Única solução é o confronto direto

"Por que a camiseta "100% negro" é aceita, enquanto a camiseta "100% branco" é considerada racismo?"

O MUNDO SE divide entre os que aplaudem o pensamento politicamente correto e os que zombam dessa forma de tirania velada movida a eufemismos e que se esconde sob o véu da boa intenção.
Há coisa de dez anos, o parágrafo acima ainda fazia sentido e encampava, de um lado e de outro, as mais diversas correntes de pensamento.
Acontece que, hoje, a coisa embolou de vez e até as relações interpessoais ficaram mais complicadas.
Quem diria que a luta pela preservação do ambiente, por exemplo, uma bandeira que antes reunia todas as pessoas esclarecidas de um lado só, fosse gerar tamanhos desentendimentos? Não somos todos favoráveis a um planeta sem poluição? O que estará acontecendo?
Ontem, os jornais informaram que um jovem de Pontal, cidade do interior de São Paulo, foi multado pela Secretaria de Justiça do Estado por xingar um homossexual assumido de "veado". Eu pergunto: um sujeito que se assume como gordo, estrábico ou careca tem o direito de ir reclamar na Justiça ao ser chamado de gordo, estrábico ou careca? Não terá o pensamento politicamente correto passado dos limites?
Na semana passada, um grupo de jovens torcedores do bicampeão mundial Fernando Alonso resolveu debochar do principal adversário do piloto. Fantasiados com perucas de boneca de pano e com os rostos e braços pintados de negro a la Al Jolson, os jovens compareceram ao circuito de Jerez de La Frontera, onde a F-1 realizava testes, trajando camisetas inscritas com a frase "Família de Lewis Hamilton". A brincadeira por pouco não causou um incidente diplomático entre a Espanha e a Inglaterra e acabou forçando a FIA (Federação Internacional de Automobilismo) a emitir um comunicado afirmando que o racismo não será tolerado nas pistas.
Identificados, os autores da pilhéria declararam não ser racistas e alegaram que só estavam aproveitando o Carnaval para zombar do pai de Hamilton, que acompanha o filho em todas as corridas. Eu pergunto: será que vai chegar o dia em que o politicamente correto nos impedirá de dar risada?
Bem, como fui eu mesma que perguntei, ofereço a minha modestíssima opinião: o politicamente correto não tem nada a ver com nenhuma das duas questões. No caso do senhor ofendido em Pontal, a cidade tem um histórico de intolerância contra gays e a vítima só venceu a causa por contar com o testemunho dos policiais que o atenderam na cena do crime. E gordos, estrábicos e carecas, que eu saiba, não são perseguidos e mortos por intolerantes. No caso de Lewis Hamilton, o piloto minimizou o acontecido dizendo que não se sentira atingido, mas em um país como a Espanha, em que torcidas jogam bananas no campo para intimidar jogadores de futebol de pele morena, não é possível dizer que tudo não passou de brincadeira inocente. Não a cor da pele de Lewis o alvo do chiste?

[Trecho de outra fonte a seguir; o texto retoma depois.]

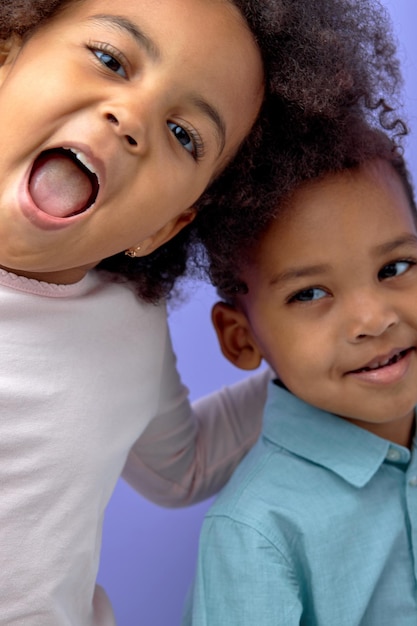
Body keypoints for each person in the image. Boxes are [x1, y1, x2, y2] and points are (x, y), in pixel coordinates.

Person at [0, 0, 403, 624]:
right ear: (8, 54)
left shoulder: (127, 328)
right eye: (110, 59)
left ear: (166, 224)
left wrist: (316, 355)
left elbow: (182, 469)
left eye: (184, 135)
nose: (132, 118)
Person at [183, 116, 417, 624]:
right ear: (241, 338)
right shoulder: (255, 529)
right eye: (309, 294)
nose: (374, 320)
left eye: (395, 268)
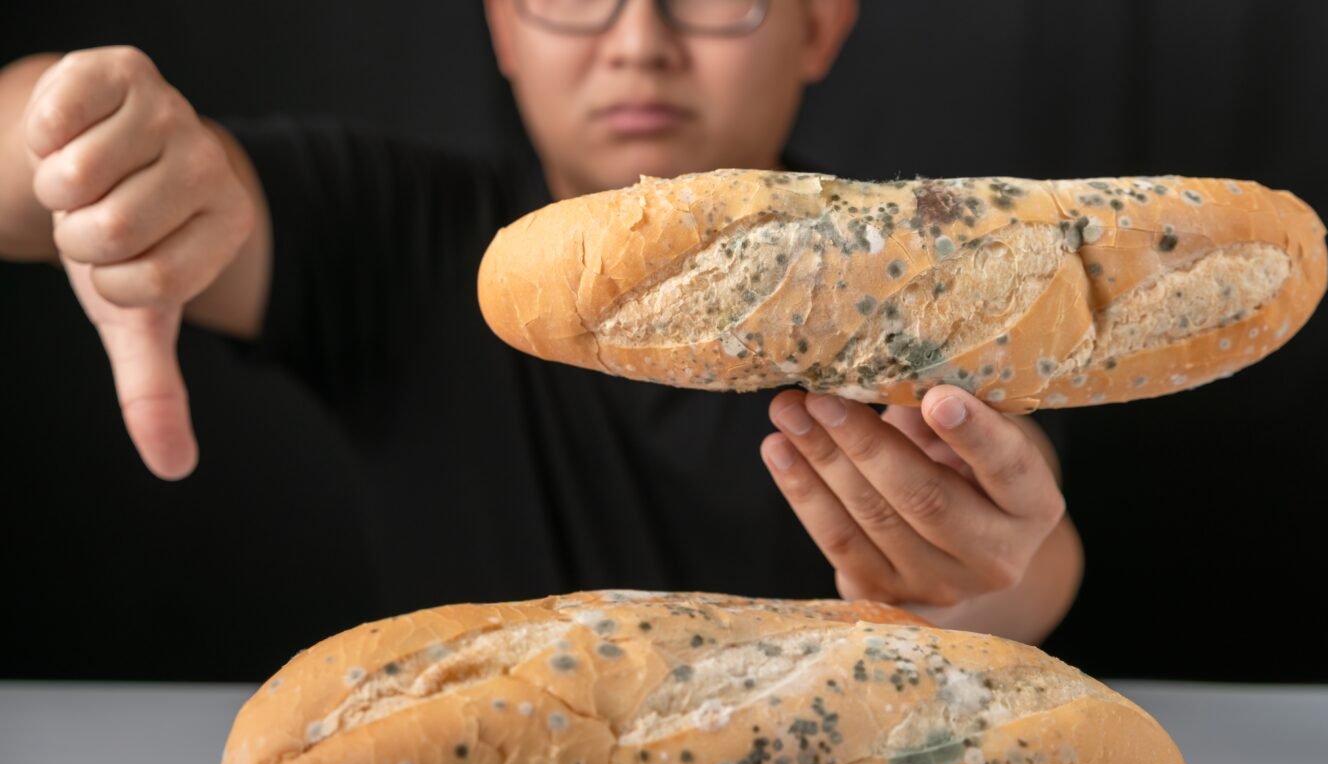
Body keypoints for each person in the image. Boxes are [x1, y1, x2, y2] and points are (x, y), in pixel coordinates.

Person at [0, 0, 1082, 647]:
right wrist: (82, 140)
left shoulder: (931, 270)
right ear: (504, 26)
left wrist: (959, 583)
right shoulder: (402, 232)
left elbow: (1030, 562)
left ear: (821, 22)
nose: (638, 39)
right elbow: (44, 173)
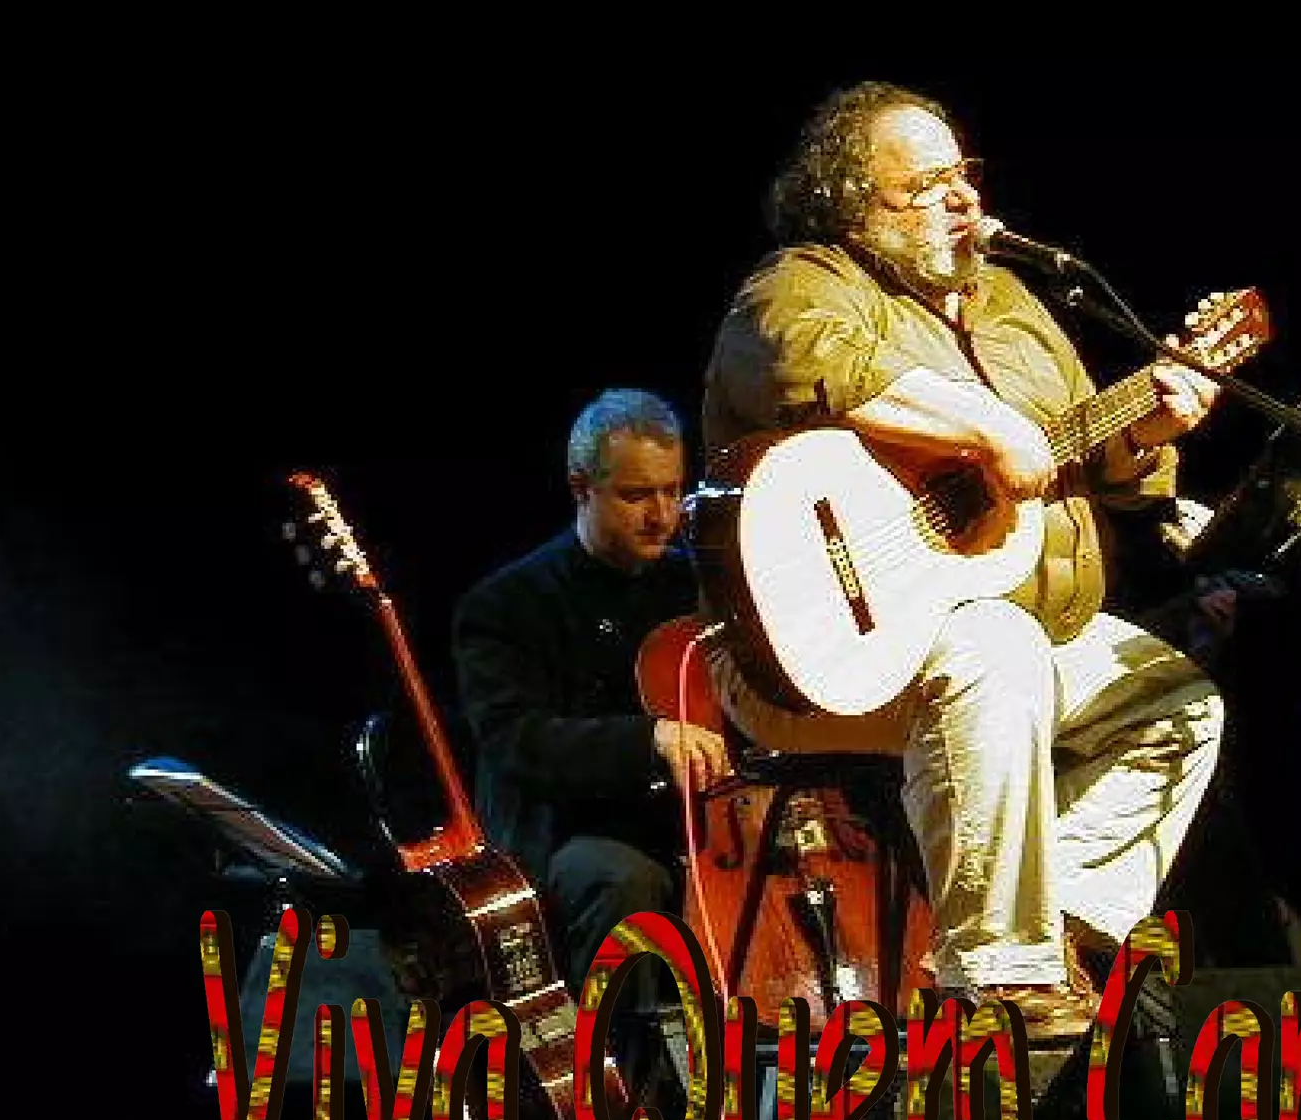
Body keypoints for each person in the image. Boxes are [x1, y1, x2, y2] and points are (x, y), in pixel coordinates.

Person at [700, 81, 1226, 1041]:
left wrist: (1146, 427)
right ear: (851, 202)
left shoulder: (1014, 306)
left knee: (1173, 701)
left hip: (1008, 633)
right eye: (926, 184)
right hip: (810, 654)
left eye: (965, 175)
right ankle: (1000, 975)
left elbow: (1085, 455)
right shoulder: (801, 284)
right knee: (993, 646)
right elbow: (807, 362)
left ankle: (1059, 926)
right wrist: (987, 428)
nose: (963, 198)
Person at [451, 389, 730, 1065]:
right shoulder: (507, 604)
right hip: (569, 832)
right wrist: (648, 738)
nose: (662, 514)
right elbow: (517, 741)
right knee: (622, 881)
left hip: (699, 827)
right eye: (637, 495)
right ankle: (621, 1087)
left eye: (673, 490)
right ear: (582, 488)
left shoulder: (699, 587)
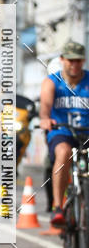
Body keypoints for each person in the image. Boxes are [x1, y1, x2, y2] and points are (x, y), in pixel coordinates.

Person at [39, 38, 89, 227]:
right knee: (63, 152)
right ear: (62, 60)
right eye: (70, 60)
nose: (74, 64)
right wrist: (45, 118)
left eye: (78, 60)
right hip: (62, 131)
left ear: (83, 61)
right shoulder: (53, 82)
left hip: (86, 132)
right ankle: (58, 207)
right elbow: (45, 105)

Vira e mexe, recebo alguma carta endereçada à coluna "Barbara Responde", que mantenho na "Revista da Folha", com a pergunta: "Por que a camiseta "100% negro" pode e a camiseta "100% branco" é considerada racismo?". O simples fato de essa pergunta ainda estar na moda, do alto da sua ignorância, já explica a razão pela qual a intolerância deve ser encarada na base do confronto direto e combatida com o rigor da lei.